The Shenandoah Harmony is a 2013 publication including the works of Ananias Davisson (1780–1857) and other composers of his era, in the format used by modern shape note singing groups, in addition to contemporary compositions and tunes from other sources. Although a number of new shape-note tune books were compiled and published in the two decades leading up to the publication of the Shenandoah Harmony, this volume is notable as "the largest new four-shape tunebook published for more than 150 years". The book is named after Shenandoah Valley, whose importance in the emergence of a distinctive Southern shape-note singing tradition has been noted by many musicologists. Authentic South reporter Kelley Libby of WFAE, attending an all-day singing in Cross Keys, felt "transported to the Shenandoah Valley of the 1800s".

==Diffusion==
All-day singing events dedicated to the Shenandoah Harmony have emerged not only in the mid-Atlantic region, but also in the UK, Ireland, and Germany. The popularity of the regional tunebook outside of the core area can be attributed to a design that has been optimized for sight-singing: "visually attractive, the songs are easy to read ... and the book feels good in your hand". Another reason is that shape note singers love minor-key songs, and the Shenandoah Harmony satisfies this peculiarity more than any other publication in current use, 52% of the tunes being minor. A third reason is that, although many shape note singers know of Ananias Davisson as the composer of the iconic tune Idumea, the Sacred Harp does not contain any other songs by him; thus, having an entire book inspired by Davisson's work appealed to many traditional shape note singers.

==Content==

Book cover

The Shenandoah Harmony has been called a "curatorial" compilation of fasola repertoire from the mid-Atlantic region paying special attention to the works of Ananias Davisson. The curatorial focus is on the Kentucky Harmony (1816) and subsequent publications by Ananias Davisson, who lived in the Shenandoah Valley but cultivated a network of singing-school teachers and composers in Tennessee, Kentucky, and Virginia. The Shenandoah Harmony contains 24 compositions by Ananias Davisson, 52 songs from his Kentucky Harmony, and 46 songs from Supplement to the Kentucky Harmony. Works by other composers from his era have also been revived: five tunes by Elkanah Kelsey Dare, originally published in Wyeth's Repository, Part Second (1813); 13 by William Hauser (and another 13 from The Hesperian Harp, compiled and published by him in 1848); and 9 by Lucius or Amzi Chapin. Reflecting the vitality of the tradition as practiced today are dozens of new compositions by singers living at time of publication (2013). Tunes that already appear in the 1991 Denson edition of The Sacred Harp were avoided.

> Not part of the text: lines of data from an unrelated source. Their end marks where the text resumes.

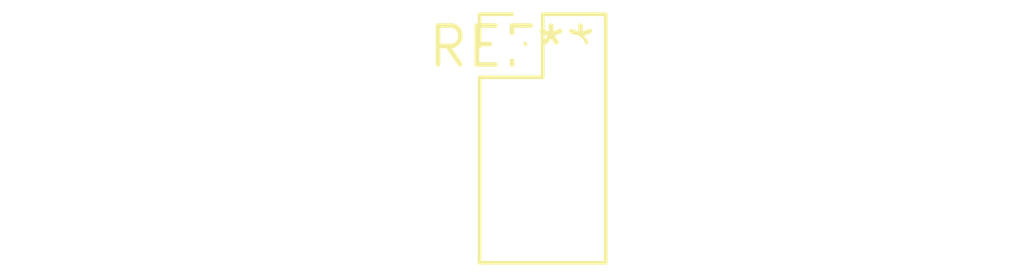
<source format=kicad_pcb>
(kicad_pcb (version 20240108) (generator pcbnew)

  (general
    (thickness 1.6)
  )

  (paper "A4")
  (layers
    (0 "F.Cu" signal)
    (31 "B.Cu" signal)
    (32 "B.Adhes" user "B.Adhesive")
    (33 "F.Adhes" user "F.Adhesive")
    (34 "B.Paste" user)
    (35 "F.Paste" user)
    (36 "B.SilkS" user "B.Silkscreen")
    (37 "F.SilkS" user "F.Silkscreen")
    (38 "B.Mask" user)
    (39 "F.Mask" user)
    (40 "Dwgs.User" user "User.Drawings")
    (41 "Cmts.User" user "User.Comments")
    (42 "Eco1.User" user "User.Eco1")
    (43 "Eco2.User" user "User.Eco2")
    (44 "Edge.Cuts" user)
    (45 "Margin" user)
    (46 "B.CrtYd" user "B.Courtyard")
    (47 "F.CrtYd" user "F.Courtyard")
    (48 "B.Fab" user)
    (49 "F.Fab" user)
    (50 "User.1" user)
    (51 "User.2" user)
    (52 "User.3" user)
    (53 "User.4" user)
    (54 "User.5" user)
    (55 "User.6" user)
    (56 "User.7" user)
    (57 "User.8" user)
    (58 "User.9" user)
  )

  (setup
    (pad_to_mask_clearance 0)
    (pcbplotparams
      (layerselection 0x00010fc_ffffffff)
      (plot_on_all_layers_selection 0x0000000_00000000)
      (disableapertmacros false)
      (usegerberextensions false)
      (usegerberattributes false)
      (usegerberadvancedattributes false)
      (creategerberjobfile false)
      (dashed_line_dash_ratio 12.000000)
      (dashed_line_gap_ratio 3.000000)
      (svgprecision 4)
      (plotframeref false)
      (viasonmask false)
      (mode 1)
      (useauxorigin false)
      (hpglpennumber 1)
      (hpglpenspeed 20)
      (hpglpendiameter 15.000000)
      (dxfpolygonmode false)
      (dxfimperialunits false)
      (dxfusepcbnewfont false)
      (psnegative false)
      (psa4output false)
      (plotreference false)
      (plotvalue false)
      (plotinvisibletext false)
      (sketchpadsonfab false)
      (subtractmaskfromsilk false)
      (outputformat 1)
      (mirror false)
      (drillshape 1)
      (scaleselection 1)
      (outputdirectory "")
    )
  )

  (net 0 "")

  (footprint "PinHeader_2x04_P2.00mm_Vertical" (layer "F.Cu") (at 0 0))

)

</source>
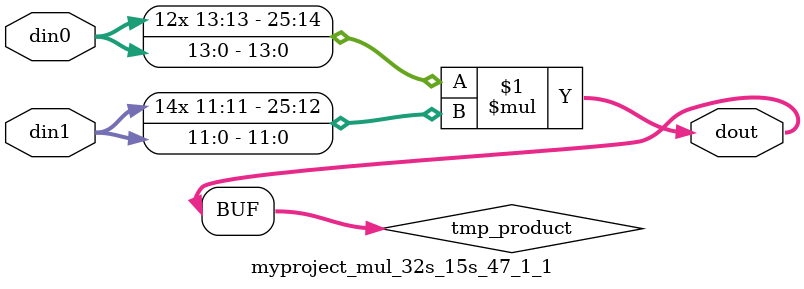
<source format=v>

`timescale 1 ns / 1 ps

  module myproject_mul_32s_15s_47_1_1(din0, din1, dout);
parameter ID = 1;
parameter NUM_STAGE = 0;
parameter din0_WIDTH = 14;
parameter din1_WIDTH = 12;
parameter dout_WIDTH = 26;

input [din0_WIDTH - 1 : 0] din0; 
input [din1_WIDTH - 1 : 0] din1; 
output [dout_WIDTH - 1 : 0] dout;

wire signed [dout_WIDTH - 1 : 0] tmp_product;













assign tmp_product = $signed(din0) * $signed(din1);








assign dout = tmp_product;







endmodule

</source>
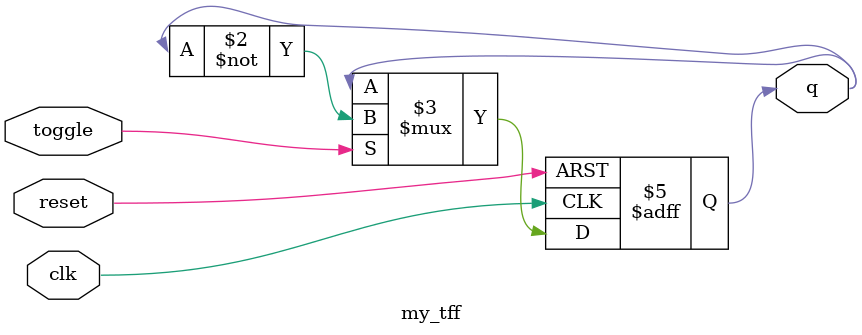
<source format=v>
module binary_counter (
    input clk,
    input reset,
    output [2:0] count
);
    wire t0, t1, t2; // Intermediate toggle signals

    // Instantiate three T flip-flops
    my_tff u0 (.clk(clk), .toggle(1'b1), .reset(reset), .q(count[0]));   // Least Significant Bit
    my_tff u1 (.clk(clk), .toggle(count[0]), .reset(reset), .q(count[1]));
    my_tff u2 (.clk(clk), .toggle(count[0] & count[1]), .reset(reset), .q(count[2]));  // Most Significant Bit

endmodule

module my_tff (
    input clk,
    input toggle,
    input reset,
    output reg q
);
    always @(posedge clk or posedge reset) begin
        if (reset)
            q <= 0;
        else if (toggle)
            q <= ~q;
    end
endmodule

</source>
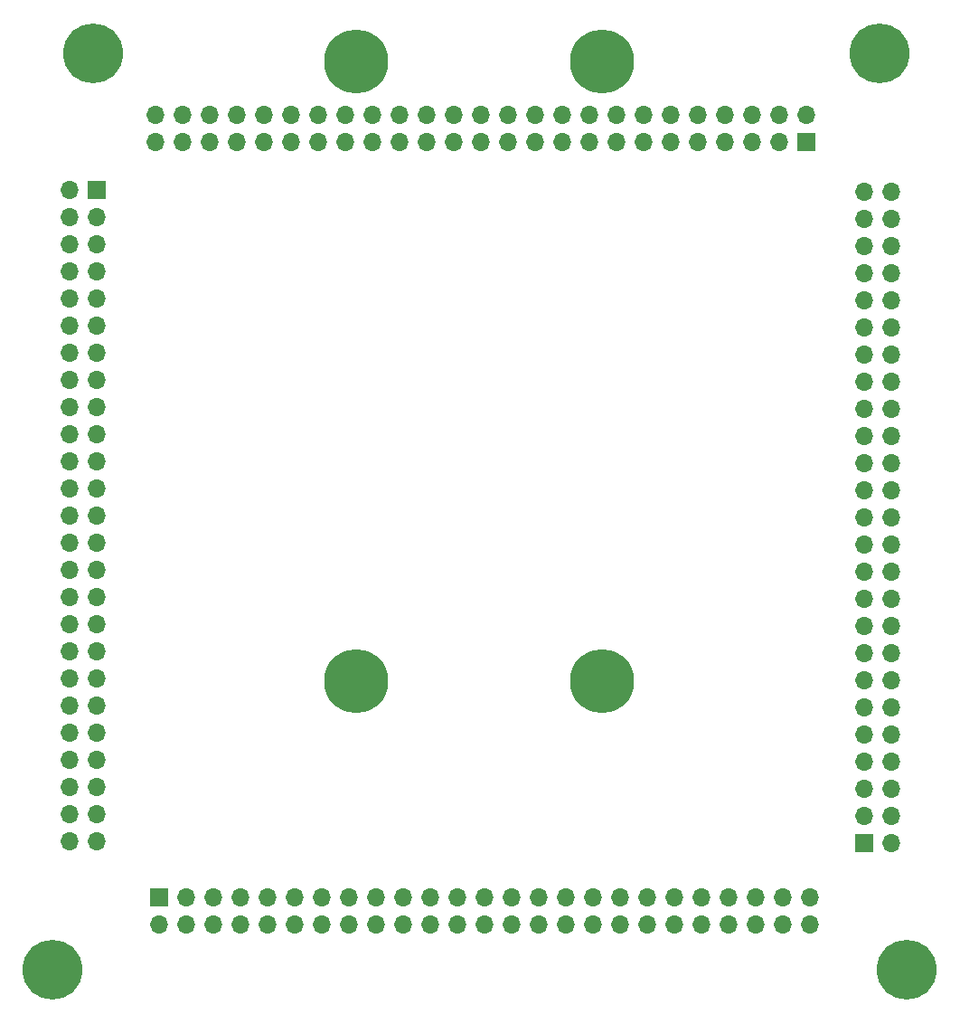
<source format=gbr>
%TF.GenerationSoftware,KiCad,Pcbnew,8.0.4*%
%TF.CreationDate,2024-08-06T12:26:23-05:00*%
%TF.ProjectId,PrintedCoralBoard,5072696e-7465-4644-936f-72616c426f61,rev?*%
%TF.SameCoordinates,Original*%
%TF.FileFunction,Soldermask,Bot*%
%TF.FilePolarity,Negative*%
%FSLAX46Y46*%
G04 Gerber Fmt 4.6, Leading zero omitted, Abs format (unit mm)*
G04 Created by KiCad (PCBNEW 8.0.4) date 2024-08-06 12:26:23*
%MOMM*%
%LPD*%
G01*
G04 APERTURE LIST*
%ADD10C,6.000000*%
%ADD11C,5.600000*%
%ADD12R,1.700000X1.700000*%
%ADD13O,1.700000X1.700000*%
G04 APERTURE END LIST*
D10*
%TO.C,H2*%
X56510000Y-5795500D03*
%TD*%
D11*
%TO.C,H5*%
X8890000Y-5080000D03*
%TD*%
%TO.C,H7*%
X85090000Y-90810000D03*
%TD*%
D10*
%TO.C,H4*%
X56510000Y-63795500D03*
%TD*%
%TO.C,H3*%
X33510000Y-63795500D03*
%TD*%
D11*
%TO.C,H8*%
X5080000Y-90810000D03*
%TD*%
%TO.C,H6*%
X82550000Y-5080000D03*
%TD*%
D10*
%TO.C,H1*%
X33510000Y-5795500D03*
%TD*%
D12*
%TO.C,J5*%
X75660000Y-13380000D03*
D13*
X75660000Y-10840000D03*
X73120000Y-13380000D03*
X73120000Y-10840000D03*
X70580000Y-13380000D03*
X70580000Y-10840000D03*
X68040000Y-13380000D03*
X68040000Y-10840000D03*
X65500000Y-13380000D03*
X65500000Y-10840000D03*
X62960000Y-13380000D03*
X62960000Y-10840000D03*
X60420000Y-13380000D03*
X60420000Y-10840000D03*
X57880000Y-13380000D03*
X57880000Y-10840000D03*
X55340000Y-13380000D03*
X55340000Y-10840000D03*
X52800000Y-13380000D03*
X52800000Y-10840000D03*
X50260000Y-13380000D03*
X50260000Y-10840000D03*
X47720000Y-13380000D03*
X47720000Y-10840000D03*
X45180000Y-13380000D03*
X45180000Y-10840000D03*
X42640000Y-13380000D03*
X42640000Y-10840000D03*
X40100000Y-13380000D03*
X40100000Y-10840000D03*
X37560000Y-13380000D03*
X37560000Y-10840000D03*
X35020000Y-13380000D03*
X35020000Y-10840000D03*
X32480000Y-13380000D03*
X32480000Y-10840000D03*
X29940000Y-13380000D03*
X29940000Y-10840000D03*
X27400000Y-13380000D03*
X27400000Y-10840000D03*
X24860000Y-13380000D03*
X24860000Y-10840000D03*
X22320000Y-13380000D03*
X22320000Y-10840000D03*
X19780000Y-13380000D03*
X19780000Y-10840000D03*
X17240000Y-13380000D03*
X17240000Y-10840000D03*
X14700000Y-13380000D03*
X14700000Y-10840000D03*
%TD*%
D12*
%TO.C,J4*%
X9180000Y-17840000D03*
D13*
X6640000Y-17840000D03*
X9180000Y-20380000D03*
X6640000Y-20380000D03*
X9180000Y-22920000D03*
X6640000Y-22920000D03*
X9180000Y-25460000D03*
X6640000Y-25460000D03*
X9180000Y-28000000D03*
X6640000Y-28000000D03*
X9180000Y-30540000D03*
X6640000Y-30540000D03*
X9180000Y-33080000D03*
X6640000Y-33080000D03*
X9180000Y-35620000D03*
X6640000Y-35620000D03*
X9180000Y-38160000D03*
X6640000Y-38160000D03*
X9180000Y-40700000D03*
X6640000Y-40700000D03*
X9180000Y-43240000D03*
X6640000Y-43240000D03*
X9180000Y-45780000D03*
X6640000Y-45780000D03*
X9180000Y-48320000D03*
X6640000Y-48320000D03*
X9180000Y-50860000D03*
X6640000Y-50860000D03*
X9180000Y-53400000D03*
X6640000Y-53400000D03*
X9180000Y-55940000D03*
X6640000Y-55940000D03*
X9180000Y-58480000D03*
X6640000Y-58480000D03*
X9180000Y-61020000D03*
X6640000Y-61020000D03*
X9180000Y-63560000D03*
X6640000Y-63560000D03*
X9180000Y-66100000D03*
X6640000Y-66100000D03*
X9180000Y-68640000D03*
X6640000Y-68640000D03*
X9180000Y-71180000D03*
X6640000Y-71180000D03*
X9180000Y-73720000D03*
X6640000Y-73720000D03*
X9180000Y-76260000D03*
X6640000Y-76260000D03*
X9180000Y-78800000D03*
X6640000Y-78800000D03*
%TD*%
D12*
%TO.C,J6*%
X81060000Y-78920000D03*
D13*
X83600000Y-78920000D03*
X81060000Y-76380000D03*
X83600000Y-76380000D03*
X81060000Y-73840000D03*
X83600000Y-73840000D03*
X81060000Y-71300000D03*
X83600000Y-71300000D03*
X81060000Y-68760000D03*
X83600000Y-68760000D03*
X81060000Y-66220000D03*
X83600000Y-66220000D03*
X81060000Y-63680000D03*
X83600000Y-63680000D03*
X81060000Y-61140000D03*
X83600000Y-61140000D03*
X81060000Y-58600000D03*
X83600000Y-58600000D03*
X81060000Y-56060000D03*
X83600000Y-56060000D03*
X81060000Y-53520000D03*
X83600000Y-53520000D03*
X81060000Y-50980000D03*
X83600000Y-50980000D03*
X81060000Y-48440000D03*
X83600000Y-48440000D03*
X81060000Y-45900000D03*
X83600000Y-45900000D03*
X81060000Y-43360000D03*
X83600000Y-43360000D03*
X81060000Y-40820000D03*
X83600000Y-40820000D03*
X81060000Y-38280000D03*
X83600000Y-38280000D03*
X81060000Y-35740000D03*
X83600000Y-35740000D03*
X81060000Y-33200000D03*
X83600000Y-33200000D03*
X81060000Y-30660000D03*
X83600000Y-30660000D03*
X81060000Y-28120000D03*
X83600000Y-28120000D03*
X81060000Y-25580000D03*
X83600000Y-25580000D03*
X81060000Y-23040000D03*
X83600000Y-23040000D03*
X81060000Y-20500000D03*
X83600000Y-20500000D03*
X81060000Y-17960000D03*
X83600000Y-17960000D03*
%TD*%
D12*
%TO.C,J7*%
X15020000Y-84000000D03*
D13*
X15020000Y-86540000D03*
X17560000Y-84000000D03*
X17560000Y-86540000D03*
X20100000Y-84000000D03*
X20100000Y-86540000D03*
X22640000Y-84000000D03*
X22640000Y-86540000D03*
X25180000Y-84000000D03*
X25180000Y-86540000D03*
X27720000Y-84000000D03*
X27720000Y-86540000D03*
X30260000Y-84000000D03*
X30260000Y-86540000D03*
X32800000Y-84000000D03*
X32800000Y-86540000D03*
X35340000Y-84000000D03*
X35340000Y-86540000D03*
X37880000Y-84000000D03*
X37880000Y-86540000D03*
X40420000Y-84000000D03*
X40420000Y-86540000D03*
X42960000Y-84000000D03*
X42960000Y-86540000D03*
X45500000Y-84000000D03*
X45500000Y-86540000D03*
X48040000Y-84000000D03*
X48040000Y-86540000D03*
X50580000Y-84000000D03*
X50580000Y-86540000D03*
X53120000Y-84000000D03*
X53120000Y-86540000D03*
X55660000Y-84000000D03*
X55660000Y-86540000D03*
X58200000Y-84000000D03*
X58200000Y-86540000D03*
X60740000Y-84000000D03*
X60740000Y-86540000D03*
X63280000Y-84000000D03*
X63280000Y-86540000D03*
X65820000Y-84000000D03*
X65820000Y-86540000D03*
X68360000Y-84000000D03*
X68360000Y-86540000D03*
X70900000Y-84000000D03*
X70900000Y-86540000D03*
X73440000Y-84000000D03*
X73440000Y-86540000D03*
X75980000Y-84000000D03*
X75980000Y-86540000D03*
%TD*%
M02*

</source>
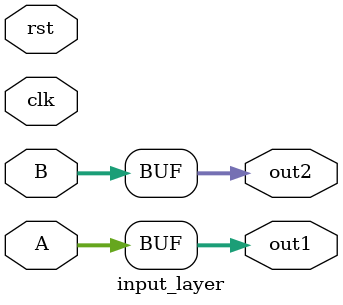
<source format=v>



module input_layer(clk, rst, A, B, out1, out2);

parameter DWIDTH=32;
parameter frac=24;
input clk, rst;
input signed [DWIDTH-1:0] A, B;
output signed [DWIDTH-1:0] out1, out2;
assign out1 = A;
assign out2 = B;
endmodule
</source>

==Compilation and creation process==
In 2010, the del Re family of Boyce, Virginia, who had been singing from publications of Ananias Davisson for 25 years, were joined by other singers who reviewed thousands of nineteenth-century shape-note songs from over seventy sources, as well as new compositions. Members of the Music Committee composed alto parts when they were lacking. New compositions by living composers were reviewed, and dozens were included—not as a separate section, but integrated with traditional tunes. The Music Committee limited their selections to songs that would be accepted by contemporary singers: "All killer, no filler", as member Leyland del Re explained to a journalist.